Show each line of the records below where the word "print" occurs.

--- Material to process ---

################

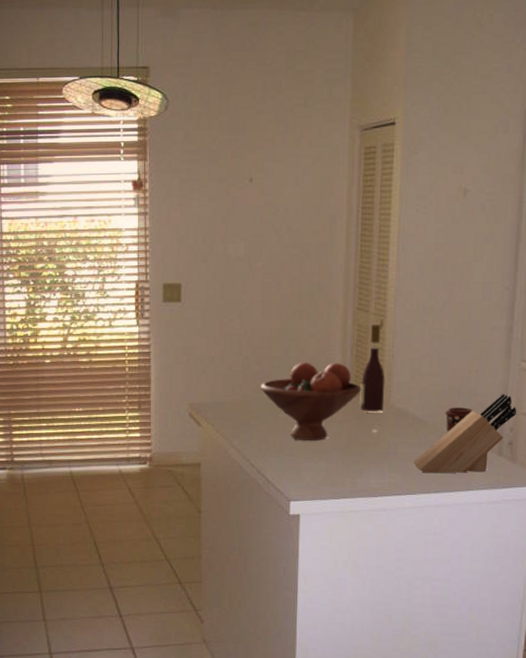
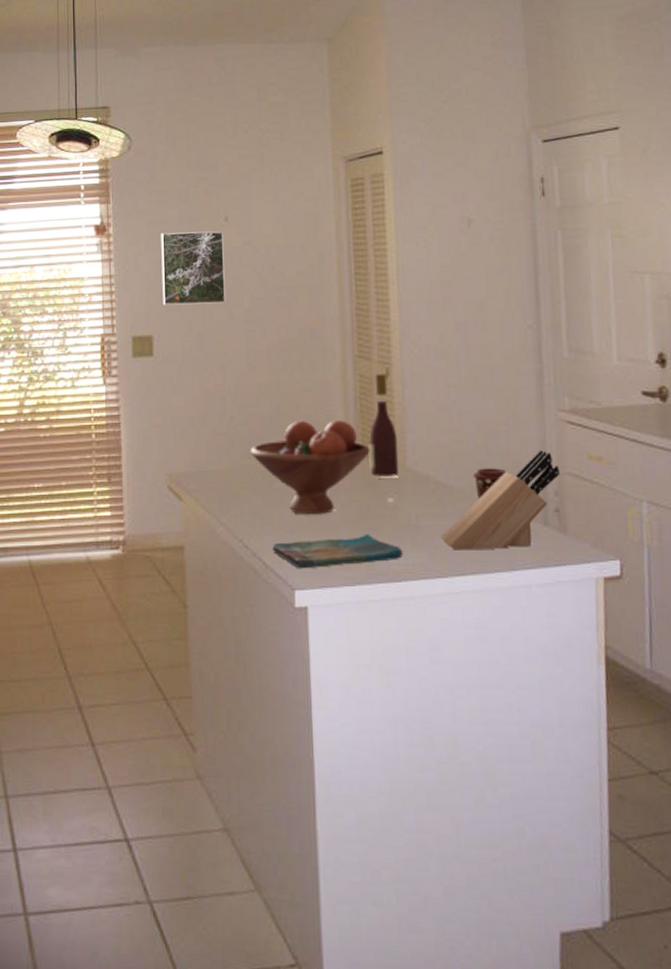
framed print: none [191,190,247,257] -> present [161,231,225,306]
dish towel: none [274,457,381,485] -> present [272,533,403,569]

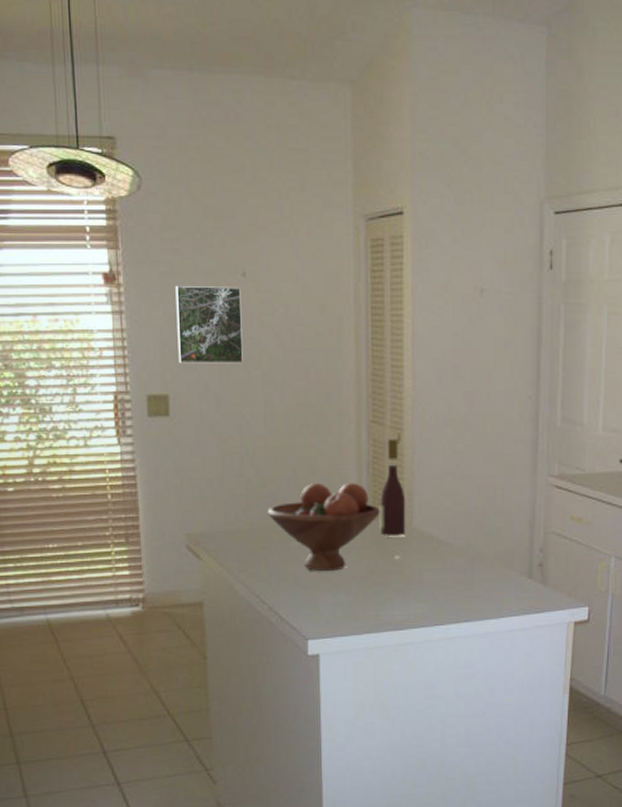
dish towel: present [272,533,403,569] -> none [288,588,406,621]
knife block: present [439,450,561,550] -> none [439,512,546,601]
coffee cup: present [473,468,506,500] -> none [471,528,499,556]

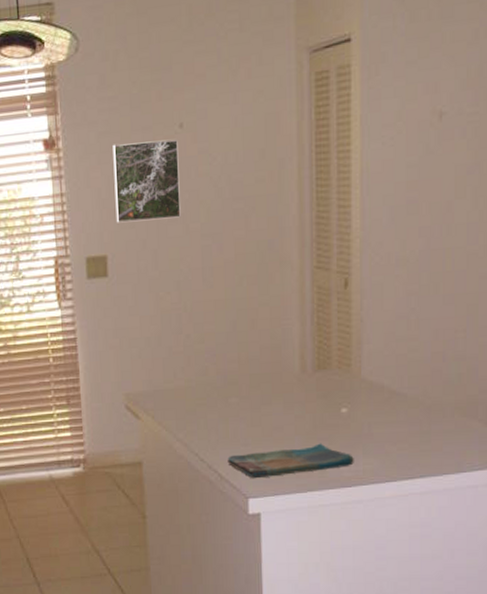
fruit bowl: present [267,482,380,571] -> none [205,333,326,427]
dish towel: none [288,588,406,621] -> present [227,443,354,479]
wine bottle: present [379,439,406,537] -> none [324,284,354,389]

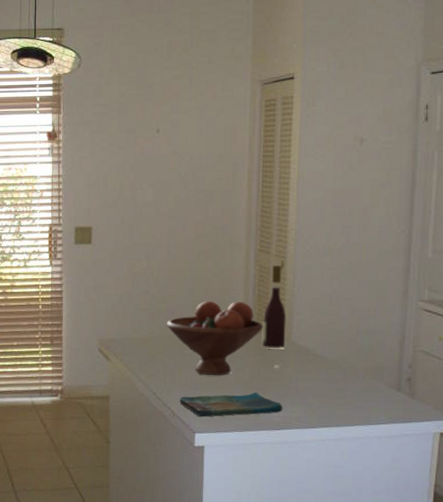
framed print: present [113,139,181,223] -> none [101,140,155,202]
fruit bowl: none [205,333,326,427] -> present [166,300,263,375]
wine bottle: none [324,284,354,389] -> present [262,265,286,349]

################

--- Output of the exercise ---
framed print: none [191,190,247,257] -> present [161,231,225,306]
framed print: present [113,139,181,223] -> none [101,140,155,202]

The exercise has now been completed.